Directing isn’t easy. It’s a lot of little decisions and delegating jobs to other people who you hope can execute the vision you have in mind down to the last detail. It’s communicating with actors and crew and hoping that you can bring everybody together under one unified, specific goal and sometimes, you just have to take on a little more to get the job done right.
With that in mind, Variety reports that Ben Affleck has cast himself in the lead of his next directorial effort, “Argo.” The film is based on the true story about a C.I.A. plan to rescue a group of diplomats from Tehran after the 1979 Iranian revolution by claiming that they were part of a Hollywood movie crew shooting a film in the country. Alan Arkin is on board to play Lester Siegel, a former O.S.S. spy, now a movie producer, described as “equal parts bookie and rabbi,” who helps get the fake movie rolling, with John Goodman playing the Oscar-winning “Planet of the Apes” makeup artist John Chambers who is brought in on the elaborate scheme. As for Affleck, he’ll take the central role of Tony Mendez, the CIA exfiltration expert who gets the whole scheme up and running.

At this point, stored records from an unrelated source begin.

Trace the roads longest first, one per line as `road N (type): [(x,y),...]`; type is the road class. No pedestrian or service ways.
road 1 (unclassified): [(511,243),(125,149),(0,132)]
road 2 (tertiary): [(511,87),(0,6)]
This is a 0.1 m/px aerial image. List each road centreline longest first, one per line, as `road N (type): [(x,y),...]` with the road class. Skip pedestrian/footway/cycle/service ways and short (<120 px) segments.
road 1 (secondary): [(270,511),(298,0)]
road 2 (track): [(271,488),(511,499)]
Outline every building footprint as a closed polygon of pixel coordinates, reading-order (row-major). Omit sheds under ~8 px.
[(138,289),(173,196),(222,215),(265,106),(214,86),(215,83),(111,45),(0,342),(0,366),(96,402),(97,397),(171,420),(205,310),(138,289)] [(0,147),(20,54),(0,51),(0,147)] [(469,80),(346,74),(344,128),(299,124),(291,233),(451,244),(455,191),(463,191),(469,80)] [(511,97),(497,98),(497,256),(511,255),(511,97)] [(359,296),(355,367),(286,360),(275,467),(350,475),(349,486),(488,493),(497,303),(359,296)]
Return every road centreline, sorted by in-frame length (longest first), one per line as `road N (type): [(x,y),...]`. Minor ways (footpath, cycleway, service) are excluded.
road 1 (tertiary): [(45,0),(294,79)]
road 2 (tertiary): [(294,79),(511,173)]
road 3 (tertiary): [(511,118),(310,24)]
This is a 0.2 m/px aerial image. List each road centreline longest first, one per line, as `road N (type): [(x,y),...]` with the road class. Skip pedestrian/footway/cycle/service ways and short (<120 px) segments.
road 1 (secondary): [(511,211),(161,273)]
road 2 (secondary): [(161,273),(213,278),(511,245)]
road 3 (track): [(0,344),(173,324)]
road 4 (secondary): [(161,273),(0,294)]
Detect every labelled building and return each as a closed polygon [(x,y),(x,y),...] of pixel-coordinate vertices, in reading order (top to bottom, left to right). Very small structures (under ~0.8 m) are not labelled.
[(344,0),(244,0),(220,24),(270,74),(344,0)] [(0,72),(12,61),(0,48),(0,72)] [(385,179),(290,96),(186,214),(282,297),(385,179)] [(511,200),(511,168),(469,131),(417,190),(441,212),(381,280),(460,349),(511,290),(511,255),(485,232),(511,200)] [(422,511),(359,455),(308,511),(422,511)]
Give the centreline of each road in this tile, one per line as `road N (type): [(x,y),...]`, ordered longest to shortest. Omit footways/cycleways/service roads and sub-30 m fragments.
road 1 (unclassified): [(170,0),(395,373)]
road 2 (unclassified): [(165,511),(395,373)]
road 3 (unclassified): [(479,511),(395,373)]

Affleck previously directed himself in the heist pic “The Town” and seems to listen very well to his own instructions. Still no start date just yet, but it looks like it will be imminent with casting continuing to move along steadily. Though the film will be lighter in tone than “The Town” or “Gone Baby Gone”—the fake movie stuff should be pretty amusing—it will also have a strong dose of realism too, as Affleck plans to have the actors who will play hostages live together in a “safe house” for two weeks prior to the start of filming so they can become acquainted with what their real life counterparts went through. No release date yet, but an Oscar season 2012 bow seems inevitable.